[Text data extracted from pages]
────────────────────
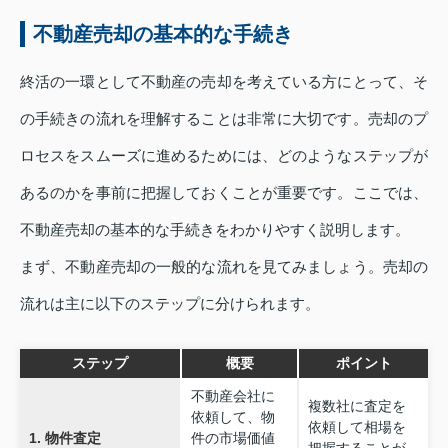
不動産売却の基本的な手続き
終活の一環として不動産の売却を考えている方にとって、そ
の手続きの流れを理解することは非常に大切です。売却のプ
ロセスをスムーズに進めるためには、どのようなステップが
あるのかを事前に把握しておくことが重要です。ここでは、
不動産売却の基本的な手続きをわかりやすく説明します。
まず、不動産売却の一般的な流れを見てみましょう。売却の
流れは主に以下のステップに分けられます。
ステップ
概要
ポイント
不動産会社に
複数社に査定を
依頼して、物
依頼して相場を
1. 物件査定
件の市場価値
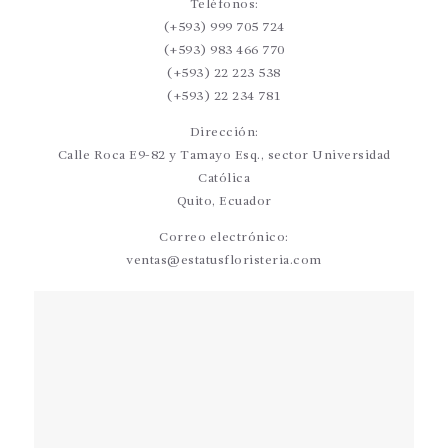
Teléfonos:
(+593) 999 705 724
(+593) 983 466 770
(+593) 22 223 538
(+593) 22 234 781
Dirección:
Calle Roca E9-82 y Tamayo Esq., sector Universidad
Católica
Quito, Ecuador
Correo electrónico:
ventas@estatusfloristeria.com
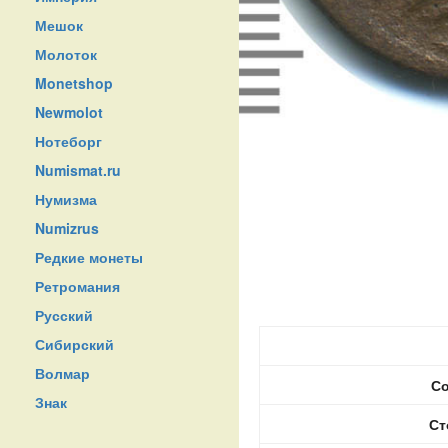
Мешок
Молоток
Monetshop
Newmolot
Нотеборг
Numismat.ru
Нумизма
Numizrus
Редкие монеты
Ретромания
Русский
Сибирский
Волмар
Со
Знак
Ст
────────────────────
### Task item:
Reproduce every line of the material word for word, omitting the pictures.

### Response below:
不動産売却の基本的な手続き
終活の一環として不動産の売却を考えている方にとって、そ
の手続きの流れを理解することは非常に大切です。売却のプ
ロセスをスムーズに進めるためには、どのようなステップが
あるのかを事前に把握しておくことが重要です。ここでは、
不動産売却の基本的な手続きをわかりやすく説明します。
まず、不動産売却の一般的な流れを見てみましょう。売却の
流れは主に以下のステップに分けられます。
ステップ
概要
ポイント
不動産会社に
複数社に査定を
依頼して、物
依頼して相場を
1. 物件査定
件の市場価値
Teléfonos:
(+593) 999 705 724
(+593) 983 466 770
(+593) 22 223 538
(+593) 22 234 781
Dirección:
Calle Roca E9-82 y Tamayo Esq., sector Universidad
Católica
Quito, Ecuador
Correo electrónico:
ventas@estatusfloristeria.com
Мешок
Молоток
Monetshop
Newmolot
Нотеборг
Numismat.ru
Нумизма
Numizrus
Редкие монеты
Ретромания
Русский
Сибирский
Волмар
Со
Знак
Ст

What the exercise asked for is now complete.